Philipp Lahm wird gleich zweimal geehrt

Fußballweltmeister Philipp Lahm hat allen Grund zur Freude. Der kürzlich von der großen Sportbühne abgetretene 33-Jährige wird gleich im Doppelpack geehrt.

Philipp Lahm wird gleich zweimal geehrt
Philipp Lahm mit Gattin Claudfa und Sohnematz Julian im Mai. Foto: ATP/WENN.com

Der Ex-Bayern-Star und inzwischen zweifache Vater erhält den Karl-Valentin-Orden der Münchner Faschingsgesellschaft Narrhalla. Außerdem wird der 33-Jährige von der deutschen Ausgabe des Magazins „GQ“ als Sportikone geehrt.

Wie die Narrhalla heute erklärte, ist das Ausnahmetalent Lahm – zum Faschingsauftakt an einem 11.11. in München geboren – Vorbild für Fair Play. Ausgezeichnet werde er für seine Äußerung „Die meiste Luft hat der Ball“ zu den extrem hohen Temperaturen beim Länderspiel gegen die Vereinigten Arabischen Emirate im Jahr 2009.

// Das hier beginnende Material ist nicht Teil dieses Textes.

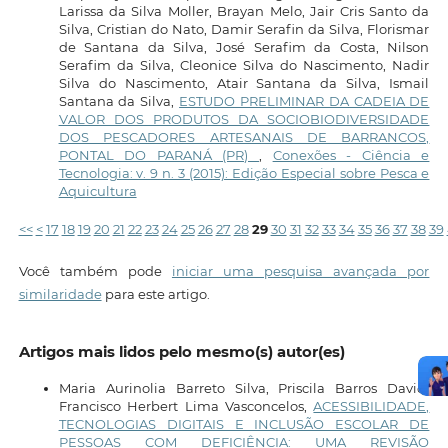
Larissa da Silva Moller, Brayan Melo, Jair Cris Santo da
Silva, Cristian do Nato, Damir Serafin da Silva, Florismar
de Santana da Silva, José Serafim da Costa, Nilson
Serafim da Silva, Cleonice Silva do Nascimento, Nadir
Silva do Nascimento, Atair Santana da Silva, Ismail
Santana da Silva,
ESTUDO PRELIMINAR DA CADEIA DE
VALOR DOS PRODUTOS DA SOCIOBIODIVERSIDADE
DOS PESCADORES ARTESANAIS DE BARRANCOS,
PONTAL DO PARANÁ (PR)
,
Conexões - Ciência e
Tecnologia: v. 9 n. 3 (2015): Edição Especial sobre Pesca e
Aquicultura
<<
<
17
18
19
20
21
22
23
24
25
26
27
28
29
30
31
32
33
34
35
36
37
38
39
Você também pode
iniciar uma pesquisa avançada por
similaridade
para este artigo.
Artigos mais lidos pelo mesmo(s) autor(es)
Maria Aurinolia Barreto Silva, Priscila Barros David,
Francisco Herbert Lima Vasconcelos,
ACESSIBILIDADE,
TECNOLOGIAS DIGITAIS E INCLUSÃO ESCOLAR DE
PESSOAS COM DEFICIÊNCIA: UMA REVISÃO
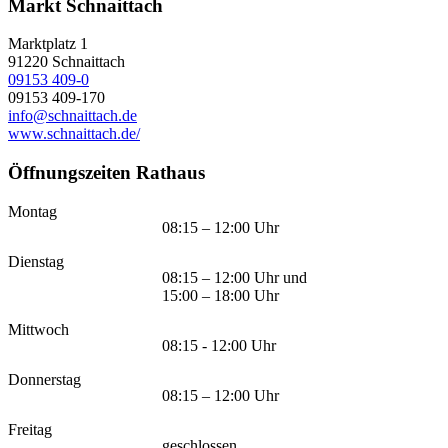
Markt Schnaittach
Marktplatz 1
91220
Schnaittach
09153 409-0
09153 409-170
info@schnaittach.de
www.schnaittach.de/
Öffnungszeiten Rathaus
Montag
08:15 – 12:00 Uhr
Dienstag
08:15 – 12:00 Uhr und
15:00 – 18:00 Uhr
Mittwoch
08:15 - 12:00 Uhr
Donnerstag
08:15 – 12:00 Uhr
Freitag
geschlossen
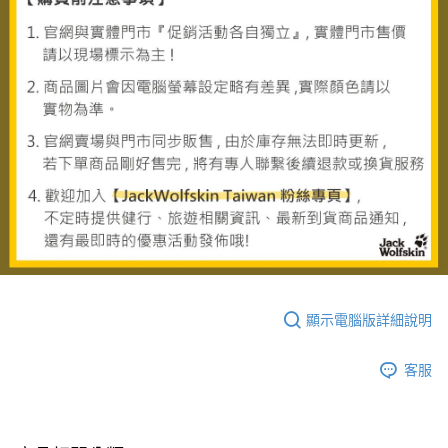
顯示電腦版詳細說明
客服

Karl-Valentin-Orden gibt’s im Januar

Die Verleihung des Valentin-Ordens findet beim Jubiläumsball zum 125-jährigen Bestehen der Faschingsgesellschaft am 13. Januar 2018 in München statt. Die Narrhalla verleiht die Auszeichnung seit 1972. Träger sind unter anderen der emeritierte Papst Benedikt XVI. und CSU-Chef Horst Seehofer.

Die „GQ“-Ehrung ist für den 9. November vorgesehen: Zwei Tage vor seinem 34. Geburtstag werde der gebürtige Münchner Lahm, der dieses Jahr seine Fußballkarriere beendete, die Auszeichnung als „Sports Icon“ bei der „Männer des Jahres“-Gala in Berlin entgegennehmen, teilte der Condé-Nast-Verlag mit.

Lahm, der bei der WM 2014 Kapitän der siegreichen deutschen Nationalmannschaft war, habe Fußballgeschichte geschrieben, er sei zudem klug und unaufgeregt, sagte „GQ“-Chefredakteur Tom Junkersdorf laut einer Mitteilung. „Ein echtes Vorbild – auch abseits des Platzes mit seinem großartigen Engagement für Kinder und Jugendliche.“

Die „GQ Men of the Year“-Awards werden in der Komischen Oper Berlin verliehen und von Barbara Schöneberger moderiert. Zu den Preisträgern gehören dieses Jahr auch Filmstar Arnold Schwarzenegger und Popmusiker Mark Forster.